> [Directions]:
Print the data exactly, leaving nothing out.

> [Record extracts]:
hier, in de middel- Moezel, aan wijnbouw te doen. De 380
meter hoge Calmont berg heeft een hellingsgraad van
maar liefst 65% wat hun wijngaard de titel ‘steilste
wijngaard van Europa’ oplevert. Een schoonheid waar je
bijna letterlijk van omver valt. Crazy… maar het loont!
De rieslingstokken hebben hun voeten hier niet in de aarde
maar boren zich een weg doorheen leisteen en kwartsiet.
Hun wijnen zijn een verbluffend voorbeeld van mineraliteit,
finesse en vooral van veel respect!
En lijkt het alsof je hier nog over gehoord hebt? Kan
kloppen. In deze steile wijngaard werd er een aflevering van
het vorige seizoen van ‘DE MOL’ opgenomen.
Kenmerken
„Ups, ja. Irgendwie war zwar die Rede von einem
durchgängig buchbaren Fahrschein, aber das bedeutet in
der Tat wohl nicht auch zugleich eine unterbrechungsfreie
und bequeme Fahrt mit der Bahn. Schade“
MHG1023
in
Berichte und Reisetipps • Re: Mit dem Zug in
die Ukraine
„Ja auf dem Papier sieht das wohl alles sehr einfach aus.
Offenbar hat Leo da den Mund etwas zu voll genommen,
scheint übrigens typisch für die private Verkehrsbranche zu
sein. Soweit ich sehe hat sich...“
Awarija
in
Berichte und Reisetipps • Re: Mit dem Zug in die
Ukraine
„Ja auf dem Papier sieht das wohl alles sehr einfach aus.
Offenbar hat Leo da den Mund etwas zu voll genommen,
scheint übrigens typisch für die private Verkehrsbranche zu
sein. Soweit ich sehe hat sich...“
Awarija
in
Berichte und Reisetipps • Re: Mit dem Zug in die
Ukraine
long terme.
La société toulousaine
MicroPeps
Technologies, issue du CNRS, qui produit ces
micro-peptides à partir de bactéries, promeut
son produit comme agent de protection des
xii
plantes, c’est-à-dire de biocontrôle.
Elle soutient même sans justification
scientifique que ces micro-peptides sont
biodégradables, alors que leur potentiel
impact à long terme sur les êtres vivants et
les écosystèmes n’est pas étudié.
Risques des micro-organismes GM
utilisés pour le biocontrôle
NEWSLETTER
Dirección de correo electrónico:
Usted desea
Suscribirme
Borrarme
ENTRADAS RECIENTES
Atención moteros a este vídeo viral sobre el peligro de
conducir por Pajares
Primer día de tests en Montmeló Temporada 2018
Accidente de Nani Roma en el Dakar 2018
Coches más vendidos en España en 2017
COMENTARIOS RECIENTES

> [Response for this exercise]:
hier, in de middel- Moezel, aan wijnbouw te doen. De 380
meter hoge Calmont berg heeft een hellingsgraad van
maar liefst 65% wat hun wijngaard de titel ‘steilste
wijngaard van Europa’ oplevert. Een schoonheid waar je
bijna letterlijk van omver valt. Crazy… maar het loont!
De rieslingstokken hebben hun voeten hier niet in de aarde
maar boren zich een weg doorheen leisteen en kwartsiet.
Hun wijnen zijn een verbluffend voorbeeld van mineraliteit,
finesse en vooral van veel respect!
En lijkt het alsof je hier nog over gehoord hebt? Kan
kloppen. In deze steile wijngaard werd er een aflevering van
het vorige seizoen van ‘DE MOL’ opgenomen.
Kenmerken
„Ups, ja. Irgendwie war zwar die Rede von einem
durchgängig buchbaren Fahrschein, aber das bedeutet in
der Tat wohl nicht auch zugleich eine unterbrechungsfreie
und bequeme Fahrt mit der Bahn. Schade“
MHG1023
in
Berichte und Reisetipps • Re: Mit dem Zug in
die Ukraine
„Ja auf dem Papier sieht das wohl alles sehr einfach aus.
Offenbar hat Leo da den Mund etwas zu voll genommen,
scheint übrigens typisch für die private Verkehrsbranche zu
sein. Soweit ich sehe hat sich...“
Awarija
in
Berichte und Reisetipps • Re: Mit dem Zug in die
Ukraine
„Ja auf dem Papier sieht das wohl alles sehr einfach aus.
Offenbar hat Leo da den Mund etwas zu voll genommen,
scheint übrigens typisch für die private Verkehrsbranche zu
sein. Soweit ich sehe hat sich...“
Awarija
in
Berichte und Reisetipps • Re: Mit dem Zug in die
Ukraine
long terme.
La société toulousaine
MicroPeps
Technologies, issue du CNRS, qui produit ces
micro-peptides à partir de bactéries, promeut
son produit comme agent de protection des
xii
plantes, c’est-à-dire de biocontrôle.
Elle soutient même sans justification
scientifique que ces micro-peptides sont
biodégradables, alors que leur potentiel
impact à long terme sur les êtres vivants et
les écosystèmes n’est pas étudié.
Risques des micro-organismes GM
utilisés pour le biocontrôle
NEWSLETTER
Dirección de correo electrónico:
Usted desea
Suscribirme
Borrarme
ENTRADAS RECIENTES
Atención moteros a este vídeo viral sobre el peligro de
conducir por Pajares
Primer día de tests en Montmeló Temporada 2018
Accidente de Nani Roma en el Dakar 2018
Coches más vendidos en España en 2017
COMENTARIOS RECIENTES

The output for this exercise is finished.